12-27-2005, 11:09 PM
i think it is more important to focus on the hands that caused you to go broke, not necessarily eliminated.

bobbycharles
12-28-2005, 12:07 AM
I cuss the bad beats as much as the next guy. It truly seems I only get knocked out when I get my chips in the middle with the lead and get sucked out on. But after reading this and a few other posts, I now realize, I need to ask the questions: Why am I often in the situation that I'm putting all of my chips in the middle - is it really necessary or am I too aggressive? Is my table image such that I'm getting more calls than I should? Am I not accumulating enough chips earlier in the tourney? etc etc.

Overall, I think more reflection is needed for ALL stages of the game, but the last hand is always the one you remember.

DWarrior
12-28-2005, 01:32 AM
I think for me it's mostly lost bets on previous rounds. For example, going broke on QQ vs AKo. Some may blow this off as just a coinflip and hope for a better day, but I look at the mistakes I made previously. Say I have 2k and average is 3k, now I'm flipping a coin to get 4k or bust, but if I lost 200 in chips to lost opportunities, that flip should have been between 4.4k or bust instead, so every mistake I make in early rounds I usually view as at least double that loss because I'll usually have to survive a flip or worse at some point in the tournament. It used to be that a flip for me would mean the difference between getting to the average or going broke, but the recent bustouts I've had were flips that were the difference between becoming one of the chip leaders or going broke, so it's obvious that I'm on the right track.
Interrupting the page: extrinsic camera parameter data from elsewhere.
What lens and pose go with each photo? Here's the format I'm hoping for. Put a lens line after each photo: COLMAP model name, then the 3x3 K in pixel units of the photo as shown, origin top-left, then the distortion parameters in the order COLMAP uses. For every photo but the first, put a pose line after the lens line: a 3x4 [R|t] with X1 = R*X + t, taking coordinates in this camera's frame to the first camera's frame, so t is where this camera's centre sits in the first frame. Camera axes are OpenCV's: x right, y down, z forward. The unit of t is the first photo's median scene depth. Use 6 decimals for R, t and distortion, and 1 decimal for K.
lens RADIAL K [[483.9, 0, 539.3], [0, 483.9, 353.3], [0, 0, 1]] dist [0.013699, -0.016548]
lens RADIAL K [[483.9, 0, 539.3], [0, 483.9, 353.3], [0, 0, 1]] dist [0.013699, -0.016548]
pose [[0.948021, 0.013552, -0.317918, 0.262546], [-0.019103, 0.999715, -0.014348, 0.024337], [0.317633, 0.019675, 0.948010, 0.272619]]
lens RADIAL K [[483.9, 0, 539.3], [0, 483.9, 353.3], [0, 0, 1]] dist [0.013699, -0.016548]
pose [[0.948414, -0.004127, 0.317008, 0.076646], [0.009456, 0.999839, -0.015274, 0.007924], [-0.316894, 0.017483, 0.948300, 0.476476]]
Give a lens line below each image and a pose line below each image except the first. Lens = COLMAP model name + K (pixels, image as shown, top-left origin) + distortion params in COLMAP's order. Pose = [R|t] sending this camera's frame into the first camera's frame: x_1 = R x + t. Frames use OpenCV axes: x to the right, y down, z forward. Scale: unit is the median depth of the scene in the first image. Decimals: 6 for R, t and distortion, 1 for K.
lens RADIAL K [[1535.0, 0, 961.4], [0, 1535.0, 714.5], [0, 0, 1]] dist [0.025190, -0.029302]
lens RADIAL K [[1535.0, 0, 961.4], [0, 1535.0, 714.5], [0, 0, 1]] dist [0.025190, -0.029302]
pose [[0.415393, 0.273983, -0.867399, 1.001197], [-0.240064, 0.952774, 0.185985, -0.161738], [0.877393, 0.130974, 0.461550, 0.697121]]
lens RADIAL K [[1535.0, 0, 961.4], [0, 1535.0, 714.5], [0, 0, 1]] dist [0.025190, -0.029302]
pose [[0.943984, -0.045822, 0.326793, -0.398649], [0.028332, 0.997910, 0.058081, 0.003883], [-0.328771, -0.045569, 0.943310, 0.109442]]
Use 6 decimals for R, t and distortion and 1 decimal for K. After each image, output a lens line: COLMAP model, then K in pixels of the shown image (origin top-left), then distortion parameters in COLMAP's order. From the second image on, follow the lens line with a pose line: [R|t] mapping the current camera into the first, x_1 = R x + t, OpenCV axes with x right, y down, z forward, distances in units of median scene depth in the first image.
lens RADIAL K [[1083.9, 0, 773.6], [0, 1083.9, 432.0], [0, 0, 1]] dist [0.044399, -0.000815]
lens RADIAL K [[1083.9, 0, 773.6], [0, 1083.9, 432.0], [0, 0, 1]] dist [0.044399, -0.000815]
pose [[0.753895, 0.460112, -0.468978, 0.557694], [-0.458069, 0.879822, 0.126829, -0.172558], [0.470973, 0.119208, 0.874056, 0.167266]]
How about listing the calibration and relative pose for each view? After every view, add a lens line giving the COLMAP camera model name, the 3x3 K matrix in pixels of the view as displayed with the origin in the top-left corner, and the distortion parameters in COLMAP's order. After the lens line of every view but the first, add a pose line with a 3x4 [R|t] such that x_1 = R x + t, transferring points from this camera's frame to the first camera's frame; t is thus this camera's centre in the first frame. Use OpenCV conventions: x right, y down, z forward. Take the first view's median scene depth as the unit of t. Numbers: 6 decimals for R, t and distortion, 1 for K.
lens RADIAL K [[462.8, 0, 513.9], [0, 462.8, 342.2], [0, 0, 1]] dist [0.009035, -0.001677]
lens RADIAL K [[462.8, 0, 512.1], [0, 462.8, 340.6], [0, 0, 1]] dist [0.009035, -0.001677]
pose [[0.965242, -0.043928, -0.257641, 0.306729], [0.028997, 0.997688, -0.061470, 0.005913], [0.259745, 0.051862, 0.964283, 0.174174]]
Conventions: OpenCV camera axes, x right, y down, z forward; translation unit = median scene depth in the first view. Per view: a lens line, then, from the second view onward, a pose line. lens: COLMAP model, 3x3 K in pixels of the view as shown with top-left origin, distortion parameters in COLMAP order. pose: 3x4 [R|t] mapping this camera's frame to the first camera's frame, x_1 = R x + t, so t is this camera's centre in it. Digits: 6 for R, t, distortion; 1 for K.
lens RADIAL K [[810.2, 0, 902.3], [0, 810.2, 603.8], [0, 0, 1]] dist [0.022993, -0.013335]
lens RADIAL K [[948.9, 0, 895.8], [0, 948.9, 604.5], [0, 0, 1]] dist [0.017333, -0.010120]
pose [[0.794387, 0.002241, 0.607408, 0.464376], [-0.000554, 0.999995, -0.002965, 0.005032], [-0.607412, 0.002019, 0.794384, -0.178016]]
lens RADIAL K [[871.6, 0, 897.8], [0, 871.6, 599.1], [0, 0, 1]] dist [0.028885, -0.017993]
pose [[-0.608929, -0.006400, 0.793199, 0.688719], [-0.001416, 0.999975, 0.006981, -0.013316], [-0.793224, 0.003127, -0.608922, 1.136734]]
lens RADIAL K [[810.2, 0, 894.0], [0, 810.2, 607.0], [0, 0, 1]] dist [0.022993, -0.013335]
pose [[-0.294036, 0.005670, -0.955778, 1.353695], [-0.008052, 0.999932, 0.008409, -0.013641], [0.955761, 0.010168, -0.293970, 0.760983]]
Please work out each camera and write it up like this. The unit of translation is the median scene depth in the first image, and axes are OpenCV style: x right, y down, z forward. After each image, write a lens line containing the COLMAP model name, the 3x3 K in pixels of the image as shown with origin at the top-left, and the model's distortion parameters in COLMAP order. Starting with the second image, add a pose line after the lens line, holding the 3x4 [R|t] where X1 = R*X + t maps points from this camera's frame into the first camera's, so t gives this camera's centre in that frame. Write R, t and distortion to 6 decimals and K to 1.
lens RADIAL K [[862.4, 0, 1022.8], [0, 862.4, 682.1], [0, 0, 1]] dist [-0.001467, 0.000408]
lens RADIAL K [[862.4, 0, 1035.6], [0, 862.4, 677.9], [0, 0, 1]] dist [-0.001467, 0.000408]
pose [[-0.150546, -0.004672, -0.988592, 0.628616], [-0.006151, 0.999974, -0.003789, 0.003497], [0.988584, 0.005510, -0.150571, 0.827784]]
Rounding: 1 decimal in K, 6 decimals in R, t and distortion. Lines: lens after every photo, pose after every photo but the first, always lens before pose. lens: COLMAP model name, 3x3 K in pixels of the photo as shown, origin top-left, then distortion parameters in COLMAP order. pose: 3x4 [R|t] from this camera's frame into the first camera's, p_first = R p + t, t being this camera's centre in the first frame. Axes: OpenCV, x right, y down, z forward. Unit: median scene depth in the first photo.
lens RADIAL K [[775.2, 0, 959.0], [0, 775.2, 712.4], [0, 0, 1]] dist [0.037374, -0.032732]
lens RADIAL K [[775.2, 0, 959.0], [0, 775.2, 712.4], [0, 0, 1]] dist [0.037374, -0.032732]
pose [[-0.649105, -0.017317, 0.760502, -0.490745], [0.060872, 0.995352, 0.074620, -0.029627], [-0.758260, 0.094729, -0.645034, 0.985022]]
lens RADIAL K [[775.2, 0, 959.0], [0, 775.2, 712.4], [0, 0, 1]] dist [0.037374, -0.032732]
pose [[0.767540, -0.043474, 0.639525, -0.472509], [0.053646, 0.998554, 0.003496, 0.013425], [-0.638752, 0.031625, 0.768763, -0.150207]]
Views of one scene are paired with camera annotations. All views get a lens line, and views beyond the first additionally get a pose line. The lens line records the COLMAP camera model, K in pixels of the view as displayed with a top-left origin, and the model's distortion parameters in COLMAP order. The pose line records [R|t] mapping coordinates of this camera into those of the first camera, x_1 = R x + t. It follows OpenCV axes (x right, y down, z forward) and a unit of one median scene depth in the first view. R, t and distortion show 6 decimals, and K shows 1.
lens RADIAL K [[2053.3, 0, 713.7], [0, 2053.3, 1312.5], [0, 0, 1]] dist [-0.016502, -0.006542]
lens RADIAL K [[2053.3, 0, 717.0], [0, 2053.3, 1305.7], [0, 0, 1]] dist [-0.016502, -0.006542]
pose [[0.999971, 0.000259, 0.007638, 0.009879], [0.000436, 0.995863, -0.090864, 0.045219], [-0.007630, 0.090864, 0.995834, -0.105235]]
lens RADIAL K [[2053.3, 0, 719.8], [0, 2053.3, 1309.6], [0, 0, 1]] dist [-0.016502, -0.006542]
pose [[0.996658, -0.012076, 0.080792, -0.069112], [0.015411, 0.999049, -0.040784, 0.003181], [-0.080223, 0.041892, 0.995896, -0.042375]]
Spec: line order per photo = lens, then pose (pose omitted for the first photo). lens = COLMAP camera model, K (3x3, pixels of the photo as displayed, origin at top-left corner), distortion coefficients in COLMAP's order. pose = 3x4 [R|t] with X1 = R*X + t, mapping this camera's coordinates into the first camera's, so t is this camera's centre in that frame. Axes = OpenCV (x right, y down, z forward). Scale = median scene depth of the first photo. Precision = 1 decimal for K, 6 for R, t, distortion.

Also, lost bets may be the reason why you go broke at times. Say you lost 500 to stupid plays and lost bets early on, and you survive a coin flip and a favorable all-in and now you're at 8k, when you should have been at 10k. Then you go broke with KK vs AA to a guy who has 9k in chips. Well, those extra 500 chips would have left you with 1k now, not a lot, but still a fighting chance.

The hands I get eliminated or crippled on will generally be either a lost flip, KK vs AA-type hands, or a failed bluff/semibluff. The real problem for me are the lost bets and misplays on previous hands that lead me to the final hand so what I do now is try and remember a hand in a tournament that I misplayed that would have lead me to be in a more favorable spot in a tournament. I want to make it so that when I have to really gamble, winning will put me in a signifficantly more favorable position and not just bail me out until the next big hand.

Maybe for someone like Phil Ivey, who makes a lot less mistakes, the final hand matters more, but I definitely make a ton of mistakes in other hands to make the last hand no different than the others.